Monument ter herdenking van Operatie Nemesis, gericht tegen de architecten van de zogenaamde ‘Armeense Genocide’, wekt verontwaardiging op in Ankara.

Turkije heeft aangekondigd zijn luchtruim te sluiten voor Armeense vluchten nadat het een nieuw gedenkteken heeft onthuld.

Het nieuwe monument, dat vorige week in de hoofdstad Jerevan werd geopend, herdenkt Operatie Nemesis, een programma dat in de jaren 1910 werd opgestart om degenen die verantwoordelijk werden geacht voor de zogenaamde ‘Armeense kwestie’, op te sporen en te vermoorden.

De operatie werd uitgevoerd door de nationalistische Armeense Revolutionaire Federatie en doodde zeven mensen, onder wie Talat Pasja.

Op woensdag zei de Turkse regering – die de moorden van 1915 niet als genocide erkent – dat zij de toegang tot Armeense vluchten over het nieuwe monument zou afsluiten.

“De oprichting van een monument in Jerevan ter ere van Operatie Nemesis is onaanvaardbaar. Ik kan het niet accepteren,” zei de Turkse minister van Buitenlandse Zaken Mevlut Cavusoglu.

In een gesprek met NTV zei hij ook dat verdere actie zou worden ondernomen als het monument niet zou worden verwijderd.

De controverse komt minder dan twee weken voor cruciale verkiezingen in Turkije, waarbij de regerende Partij voor Gerechtigheid en Ontwikkeling (AKP) en haar leider president Recep Tayyip Erdogan mogelijk voor het eerst sinds 2002 uit de macht worden gezet.

Gespannen

Timothy Ash, een econoom en Turkije-analist, tweette dat het vluchtbesluit leek op “een poging om de kaart van de verkiezingen te spelen”.
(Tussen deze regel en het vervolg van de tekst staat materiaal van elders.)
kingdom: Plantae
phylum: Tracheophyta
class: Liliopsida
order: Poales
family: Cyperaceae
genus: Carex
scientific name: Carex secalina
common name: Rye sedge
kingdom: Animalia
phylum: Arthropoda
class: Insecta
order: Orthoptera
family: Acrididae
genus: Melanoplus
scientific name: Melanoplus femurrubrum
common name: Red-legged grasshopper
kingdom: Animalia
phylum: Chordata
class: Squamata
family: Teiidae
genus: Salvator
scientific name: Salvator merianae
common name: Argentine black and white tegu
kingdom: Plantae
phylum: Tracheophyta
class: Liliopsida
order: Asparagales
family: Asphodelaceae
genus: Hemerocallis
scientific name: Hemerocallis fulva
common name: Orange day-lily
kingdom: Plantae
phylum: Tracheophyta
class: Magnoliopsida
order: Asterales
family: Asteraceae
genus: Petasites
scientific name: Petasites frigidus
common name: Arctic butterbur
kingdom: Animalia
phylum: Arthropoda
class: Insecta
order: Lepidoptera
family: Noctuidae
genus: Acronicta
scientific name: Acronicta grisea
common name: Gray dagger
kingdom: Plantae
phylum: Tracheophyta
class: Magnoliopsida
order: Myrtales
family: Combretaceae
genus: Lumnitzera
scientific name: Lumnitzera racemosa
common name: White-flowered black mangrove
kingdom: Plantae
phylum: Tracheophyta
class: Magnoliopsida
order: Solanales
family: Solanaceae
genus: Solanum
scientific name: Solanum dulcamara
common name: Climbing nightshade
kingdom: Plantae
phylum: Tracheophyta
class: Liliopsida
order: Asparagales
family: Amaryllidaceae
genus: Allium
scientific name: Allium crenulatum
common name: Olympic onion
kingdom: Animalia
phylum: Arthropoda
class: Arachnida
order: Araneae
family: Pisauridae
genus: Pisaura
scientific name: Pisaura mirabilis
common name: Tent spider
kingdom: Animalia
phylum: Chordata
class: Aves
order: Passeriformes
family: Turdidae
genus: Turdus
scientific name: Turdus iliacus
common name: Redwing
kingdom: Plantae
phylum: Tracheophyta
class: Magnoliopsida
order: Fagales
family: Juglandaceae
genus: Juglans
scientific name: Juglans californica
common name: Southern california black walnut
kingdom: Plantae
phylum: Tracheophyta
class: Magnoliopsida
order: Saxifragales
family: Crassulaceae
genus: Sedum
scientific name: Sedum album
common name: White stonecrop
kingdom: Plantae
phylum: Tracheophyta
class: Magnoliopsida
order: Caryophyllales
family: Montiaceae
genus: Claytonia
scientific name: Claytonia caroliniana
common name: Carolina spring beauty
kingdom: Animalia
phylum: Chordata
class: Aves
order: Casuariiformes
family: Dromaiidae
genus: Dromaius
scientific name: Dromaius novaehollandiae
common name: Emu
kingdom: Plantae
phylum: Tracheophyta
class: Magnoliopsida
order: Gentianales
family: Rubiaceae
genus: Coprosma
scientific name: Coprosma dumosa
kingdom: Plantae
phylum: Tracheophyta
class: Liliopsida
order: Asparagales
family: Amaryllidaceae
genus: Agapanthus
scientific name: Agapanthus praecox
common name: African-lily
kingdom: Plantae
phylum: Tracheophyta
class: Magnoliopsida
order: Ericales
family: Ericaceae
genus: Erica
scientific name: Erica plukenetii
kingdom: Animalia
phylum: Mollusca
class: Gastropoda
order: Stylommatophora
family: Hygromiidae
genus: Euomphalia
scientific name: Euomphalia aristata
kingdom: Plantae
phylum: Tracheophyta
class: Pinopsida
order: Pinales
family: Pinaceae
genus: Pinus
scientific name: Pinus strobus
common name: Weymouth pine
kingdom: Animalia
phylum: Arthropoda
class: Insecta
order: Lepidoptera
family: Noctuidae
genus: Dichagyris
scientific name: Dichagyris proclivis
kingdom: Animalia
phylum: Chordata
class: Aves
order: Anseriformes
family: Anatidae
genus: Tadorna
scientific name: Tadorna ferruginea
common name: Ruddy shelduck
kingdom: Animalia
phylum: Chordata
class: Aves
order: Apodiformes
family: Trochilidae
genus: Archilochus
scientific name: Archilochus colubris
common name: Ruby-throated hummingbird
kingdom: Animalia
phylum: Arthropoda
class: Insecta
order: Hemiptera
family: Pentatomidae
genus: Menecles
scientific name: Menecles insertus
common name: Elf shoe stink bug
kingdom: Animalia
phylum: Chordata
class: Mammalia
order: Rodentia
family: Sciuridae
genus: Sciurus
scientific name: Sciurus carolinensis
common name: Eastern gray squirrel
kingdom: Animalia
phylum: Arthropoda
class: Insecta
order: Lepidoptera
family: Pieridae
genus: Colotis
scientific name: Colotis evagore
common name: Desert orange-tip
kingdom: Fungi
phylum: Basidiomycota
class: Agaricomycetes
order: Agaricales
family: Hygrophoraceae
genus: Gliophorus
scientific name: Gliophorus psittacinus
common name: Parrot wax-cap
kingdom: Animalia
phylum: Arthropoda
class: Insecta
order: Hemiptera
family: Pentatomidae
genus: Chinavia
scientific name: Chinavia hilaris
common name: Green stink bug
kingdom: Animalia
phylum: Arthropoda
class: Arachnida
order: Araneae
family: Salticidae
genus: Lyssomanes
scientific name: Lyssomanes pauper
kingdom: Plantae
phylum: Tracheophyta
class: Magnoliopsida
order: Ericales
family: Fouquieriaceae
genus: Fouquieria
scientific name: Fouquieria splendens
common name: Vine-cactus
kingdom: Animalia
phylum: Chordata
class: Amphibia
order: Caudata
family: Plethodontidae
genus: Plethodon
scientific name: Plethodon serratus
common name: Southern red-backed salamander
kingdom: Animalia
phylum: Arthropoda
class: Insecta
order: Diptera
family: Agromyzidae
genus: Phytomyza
De betrekkingen tussen Turkije en Armenië zijn van oudsher gespannen over de kwestie van de genocide.

Na het uiteenvallen van de Sovjet-Unie en de oprichting van de onafhankelijke staat Armenië zijn er pogingen geweest om de banden tussen beide landen te herstellen, met af en toe een diplomatieke doorbraak.

Vorig jaar suggereerden diplomatieke bronnen dat de twee landen dichter bij een normalisatie van de banden kwamen en vergaderingen hadden gehouden om de landgrenzen eventueel te heropenen.

De Turkse presidentiële woordvoerder Ibrahim Kalin zei dat het normaal is dat de betrekkingen tussen Turkije en Armenië hun ups en downs kennen, en merkte op dat de herdenking werd gesteund door lokale autoriteiten in Jerevan en niet door de Armeense regering.

“Het was uitgesloten dat wij niet zouden reageren op het Nemesis-monument dat in Jerevan werd geopend,” zei hij.

“De [Armeense regering] vertelt ons dat dit niet is gedaan door de centrale regering, maar is gebouwd onder de bevoegdheid van de lokale gemeente Yerevan. Als de centrale regering er niet gelukkig mee is, moet zij daarnaar handelen.”